Posted in Mountains with tags , , , , , , , , on May 11, 2013 by xi'an

“Today,  Everest is too much of a business and there are too many heroes.” Simone Moro

I was reading in Le Monde yesterday about an ugly fight occurring between a team of alpine-style climbers Ueli Steck, Simone Moro, and Jonathan Griffith) and the team of sherpas installing fixed ropes on the normal route to Everest in preparation for the hundreds of clients waiting at Base Camp. The sherpas apparently did not accept the parallel  and faster climb of the three independent climbers to their tent at Camp 3, as well as resented these climbers having completed the fixed rope equipment in a gesture of good will (?). When the latter came down to Camp 2 they were faced by a mob of 100 angry sherpas ready to lynch them and had to be evacuated… Obviously, I have no further details than those I read in various interviews, from Ueli Steck‘s, to Simone Moro‘s, to the sherpas’. So I cannot judge of the responsibility of either side. However, facts are such that the team of three came closed to being stoned to death and that it had to leave Base Camp under a death threat.

This awful story reflects very badly on how much money has perverted mountaineering on Everest: while Steck and his team-mates were working on a genuine mountaineering feat by climbing a new route on a three person team, alpine-style, with no sherpa backup, the sherpas were working for half a dozen commercial companies and the millions of dollars behind (rates range from $50,000 to $100,000 per client!). Preventing climbers from climbing nearby (as long as they do not endanger anyone on the route) goes against the #1 mountaineering rule that mountains (and routes) do not belong to anyone, not even locals, and that faster teams should get priority. As shown in the book Into Thin Air, commercial expeditions have already demonstrated not caring about the #2 rule that one should bring assistance to anyone in danger: helping a perfect stranger down safely rather than bringing a $100,000 client to the top does not seem part of their equation. To be fair, Simone Moro also has commercial interests in the Himalayas through his helicopter rescue company, but I do not think this had anything to do with the current fight, besides being for the general “good—this is arguable, though, given that it gives a false sense of safety to people who should not be there…
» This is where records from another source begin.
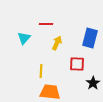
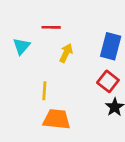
red square: (77, 64) -> (108, 81), moved, turned 35

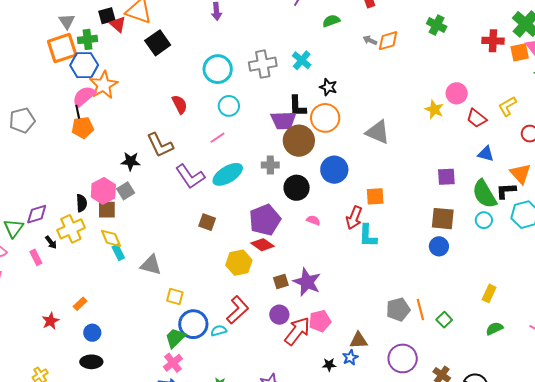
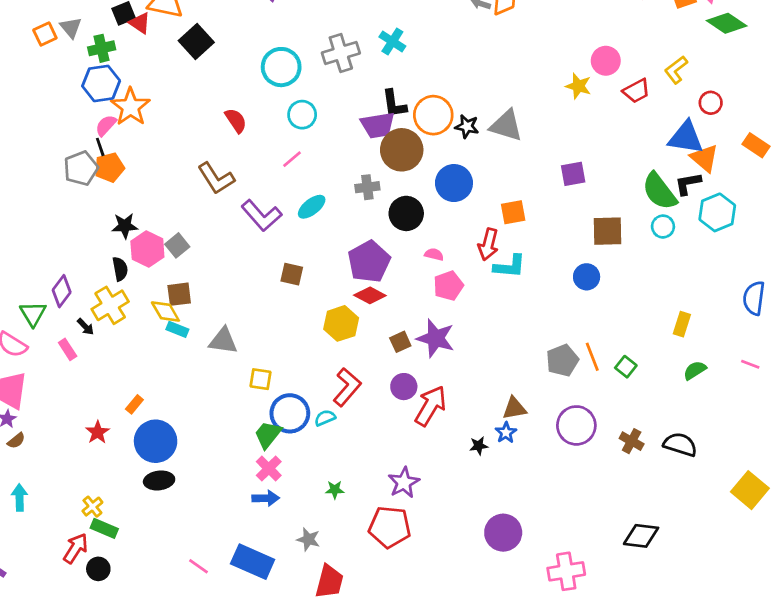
orange square: (62, 48) -> (45, 34), moved, size x0.6
black star: (328, 87) -> (467, 126), moved
pink semicircle: (84, 96) -> (106, 125), size x0.7
red trapezoid: (476, 118) -> (636, 91), turned -60
gray pentagon: (22, 120) -> (81, 168), moved
blue triangle: (486, 154) -> (686, 138), moved, size x1.6
black star: (131, 161) -> (125, 226), moved
cyan ellipse: (228, 174) -> (312, 207), size x0.7
purple square: (446, 177) -> (573, 174), moved
brown square: (107, 210) -> (179, 294), moved
purple diamond: (37, 214) -> (62, 291), turned -30
cyan L-shape: (368, 236) -> (510, 266), turned -80
blue circle: (439, 246) -> (587, 277), moved
cyan rectangle: (118, 252) -> (177, 329), turned -35
pink pentagon: (320, 321) -> (448, 286), moved
blue circle: (92, 333) -> (156, 441), size x1.8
Just a note on why I was shocked by this story: Ueli Steck is an amazing Swiss climber of Messner-ian class, who opened new routes in the Alps, Himalayas and Patagonia, often climbing them solo. (See Messner’s interview on Steck’s website, where he states that independent climbers are now perceived as parasites by sherpas.) One of his greatest feats so far is soloing the Heckmair route (the ultimate mountain climb in my opinion, see e.g. Joe Simpson’s missed attempt) on the Eiger Nordwand in 2 hours 47 minutes (it took Heckmair and his team three days in 1937).